Since the minimal polynomial equals the characteristic polynomial, and the characteristic polynomial is $x^3 - 2x^2 - 3x + 1$, we have: $$\det(A) = (-1)^3 \cdot (\text{constant term}) = -1$$ Wait, let me double-check this. For a monic polynomial $p(x) = x^n + a_{n-1}x^{n-1} + \cdots + a_1 x + a_0$, if this is the characteristic polynomial of matrix $A$, then: $$\det(A) = (-1)^n a_0$$ For $p(x) = x^3 - 2x^2 - 3x + 1$, we have $n = 3$ and $a_0 = 1$, so: $$\det(A) = (-1)^3 \cdot 1 = -1$$ Therefore, the only possible value of $\det(A)$ is $-1$.

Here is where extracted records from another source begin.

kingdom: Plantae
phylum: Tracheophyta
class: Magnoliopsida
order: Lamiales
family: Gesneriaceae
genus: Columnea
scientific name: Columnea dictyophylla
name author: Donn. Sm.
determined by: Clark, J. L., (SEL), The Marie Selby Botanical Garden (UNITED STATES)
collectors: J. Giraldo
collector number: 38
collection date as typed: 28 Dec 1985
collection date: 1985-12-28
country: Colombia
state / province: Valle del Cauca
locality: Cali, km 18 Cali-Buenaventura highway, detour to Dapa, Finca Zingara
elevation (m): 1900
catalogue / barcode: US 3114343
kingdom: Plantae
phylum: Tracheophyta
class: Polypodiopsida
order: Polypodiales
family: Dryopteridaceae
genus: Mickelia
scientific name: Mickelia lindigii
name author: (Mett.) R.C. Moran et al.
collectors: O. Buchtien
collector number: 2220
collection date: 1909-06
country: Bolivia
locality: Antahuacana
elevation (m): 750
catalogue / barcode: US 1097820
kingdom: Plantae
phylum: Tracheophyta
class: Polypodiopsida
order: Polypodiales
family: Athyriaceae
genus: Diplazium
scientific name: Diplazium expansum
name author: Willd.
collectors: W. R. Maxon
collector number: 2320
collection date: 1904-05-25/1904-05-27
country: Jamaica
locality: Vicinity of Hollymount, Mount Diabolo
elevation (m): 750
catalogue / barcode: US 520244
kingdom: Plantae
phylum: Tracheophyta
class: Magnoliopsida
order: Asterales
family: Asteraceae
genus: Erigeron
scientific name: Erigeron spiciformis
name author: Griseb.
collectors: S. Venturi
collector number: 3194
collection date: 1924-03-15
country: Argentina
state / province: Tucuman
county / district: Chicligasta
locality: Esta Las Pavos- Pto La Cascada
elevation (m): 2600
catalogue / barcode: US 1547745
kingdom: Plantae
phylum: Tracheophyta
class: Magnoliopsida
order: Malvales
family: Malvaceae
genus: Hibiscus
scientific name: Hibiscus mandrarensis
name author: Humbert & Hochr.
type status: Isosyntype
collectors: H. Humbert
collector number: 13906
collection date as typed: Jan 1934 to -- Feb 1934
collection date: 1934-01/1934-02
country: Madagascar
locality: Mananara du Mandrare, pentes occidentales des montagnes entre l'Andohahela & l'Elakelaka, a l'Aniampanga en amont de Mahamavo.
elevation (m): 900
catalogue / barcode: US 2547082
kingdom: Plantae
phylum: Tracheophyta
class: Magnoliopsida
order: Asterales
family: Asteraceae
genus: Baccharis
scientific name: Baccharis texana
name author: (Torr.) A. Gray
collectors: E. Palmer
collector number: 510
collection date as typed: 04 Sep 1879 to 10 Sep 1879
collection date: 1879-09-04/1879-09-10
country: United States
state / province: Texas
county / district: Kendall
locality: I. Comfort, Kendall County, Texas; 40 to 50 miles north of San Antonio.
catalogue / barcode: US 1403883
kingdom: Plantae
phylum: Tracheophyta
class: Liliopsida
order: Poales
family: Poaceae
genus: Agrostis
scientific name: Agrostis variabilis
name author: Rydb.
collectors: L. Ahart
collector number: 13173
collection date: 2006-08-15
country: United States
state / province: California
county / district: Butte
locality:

Verification Through Eigenvalues

Let me verify this using the actual roots. The polynomial $x^3 - 2x^2 - 3x + 1 = 0$ has roots $\alpha, \beta, \gamma$ with: - $\alpha + \beta + \gamma = 2$ - $\alpha\beta + \alpha\gamma + \beta\gamma = -3$ - $\alpha\beta\gamma = -1$ So indeed $\det(A) = \alpha\beta\gamma = -1$.

Why This Problem Was Tricky

This problem had several layers of subtlety: 1. **Minimal vs Characteristic Polynomials**: Initially confusing what conditions the given matrix equation imposes. 2. **Irreducibility**: Understanding that the irreducibility of the polynomial over $\mathbb{Q}$ severely constrains the possible matrices. 3. **Algebraic Integer Theory**: Recognizing that integer matrices have eigenvalues that are algebraic integers. 4. **Rational Canonical Form**: Understanding how the structure theory of linear transformations applies to this concrete problem. The key insight was realizing that the irreducibility of $x^3 - 2x^2 - 3x + 1$ over $\mathbb{Q}$ forces this to be both the minimal and characteristic polynomial of any integer matrix satisfying the given equation.

Conclusion

The answer is that $\det(A) = -1$ is the unique possible value. This problem beautifully illustrates how constraints that seem purely computational (finding eigenvalues) actually involve deep structural questions about polynomials, field extensions, and the representation theory of linear transformations. The path through the problem pit revealed connections between elementary linear algebra and sophisticated algebraic number theory.